THE SANDPIPER is one of those ‘orphan’ movies that no-one but the public seems to have wanted and no reviewer wants to be left out of slamming. With a haul of $16,700,000, it came in at a strong #13 for 1965s boxoffice, as the hype surrounding recently-married stars Elizabeth Taylor and Richard Burton was still at the fever pitch started a few years before with Cleopatra‘s on & off-screen affairs. Liz, Dick and director Vincent Minnelli all dissed the film, before, during and after, and it’s nearly impossible to find anything positive written about it beyond praise for the Johnny Mandel theme music, “The Shadow of Your Smile”, which netted an Oscar for Best Song.
Simultaneously old-fashioned (illicit affair between morally conflicted decent guy and scandalous woman) and contemporary (artsy beatniks morphing into hippies), it’s really not all that bad, even if some of the situations and sketching are unlikely and ponderous.

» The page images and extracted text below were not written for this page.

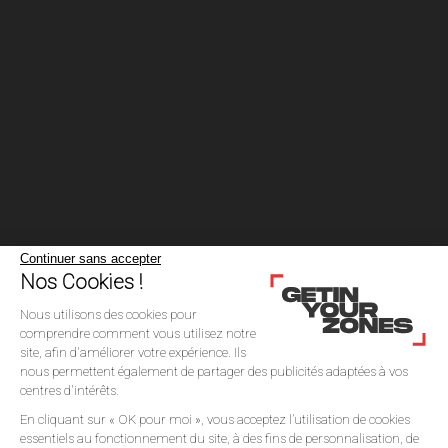
Continuer sans accepter
Nos Cookies !
Nous utilisons des cookies pour
comprendre comment vous utilisez notre
site, afin d'améliorer votre expérience. Ils
nous permettent également de partager des publicités adaptées à vos
centres d'intérêts.
En cliquant sur « OK pour moi », vous acceptez l’utilisation de cookies
© BRAIN OFF Production. 2025
essentiels au fonctionnement du site, à des fins de personnalisation, de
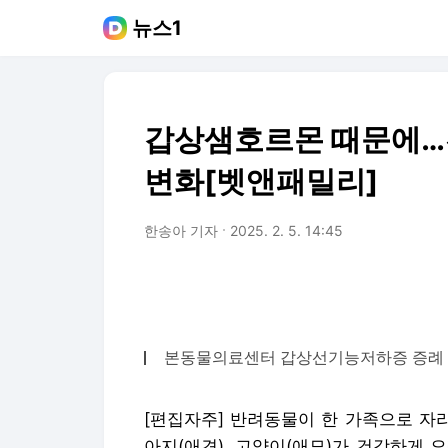
뉴스1
갑상샘호르몬 때문에…
변화[벳앤패밀리]
한송아 기자
2025. 2. 5. 14:45
본동물의료센터 갑상선기능저하증 증례
[편집자주] 반려동물이 한 가족으로 자
아지(애견), 고양이(애묘)가 건강하게 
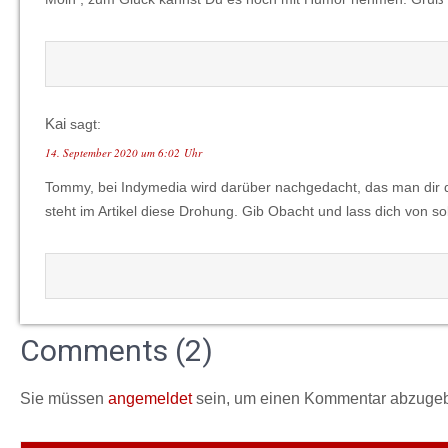
Kai
sagt:
14. September 2020 um 6:02 Uhr
Tommy, bei Indymedia wird darüber nachgedacht, das man dir d
steht im Artikel diese Drohung. Gib Obacht und lass dich von s
Comments (2)
Sie müssen
angemeldet
sein, um einen Kommentar abzuge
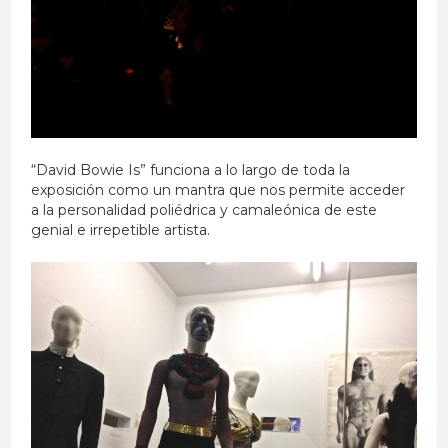
“David Bowie Is” funciona a lo largo de toda la
exposición como un mantra que nos permite acceder
a la personalidad poliédrica y camaleónica de este
genial e irrepetible artista.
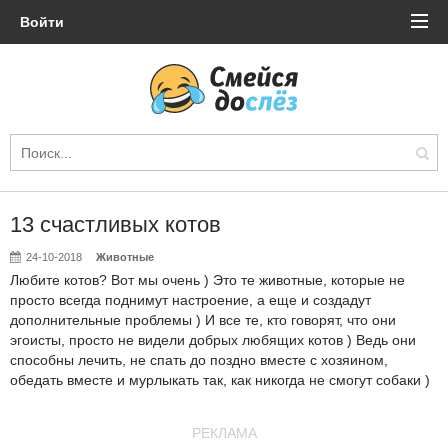
Войти
13 счастливых котов
24-10-2018
Животные
Любите котов? Вот мы очень ) Это те животные, которые не
просто всегда поднимут настроение, а еще и создадут
дополнительные проблемы ) И все те, кто говорят, что они
эгоисты, просто не видели добрых любящих котов ) Ведь они
способны лечить, не спать до поздно вместе с хозяином,
обедать вместе и мурлыкать так, как никогда не смогут собаки )
РЕКЛАМА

It’s a professional, watchable snapshot of its time without adding up to much more than that. How did free-spirit artist Liz get that amazing beach house? How much blander could they make Eva Marie Saint’s character (she does have one good scene)? Who would believe Burton would fight Charles Bronson, let alone be able to knock him down? Charlie plays a sculptor, morosely carving away at a celebrated redwood bust (in more ways than one) of Taylor: the actual prop, much ballyhooed in the press, was eventually consumed by termites and a fire; the ravages of time dueling with fame.
Liz was starting to get just a wee plump (a new kid named Raquel Welch doubled her in some beach scenes), but was still sexpot enough to do some risque semi-nude scenes. Burton gives it what he can, although it’s yet another of his ‘anguished’ roles, and without any of the fun from the previous years The Night of the Iguana.
Colorful but unconvincing interiors (shot in France per the star couples tax issues) clash with cinematographer Milton Krasner’s beautiful location shots of Big Sur (the opening credits are gorgeous).
Robert Webber excels playing another in his career-load of bastards. The title theme is haunting, albeit a bit over-used in the ultimately draggy 117 minutes of screen time. The main culprits are the writers: Dalton Trumbo and Michael Wilson trudge more than trot.
With James Edwards (pretentious), Torin Thatcher (pompous), Tom Drake (thankless), and unfortunately, Morgan Mason, the ten year old son of James & Pamela Mason. His awkward delivery makes your ears ache, none of his famous papas celebrated diction passed on.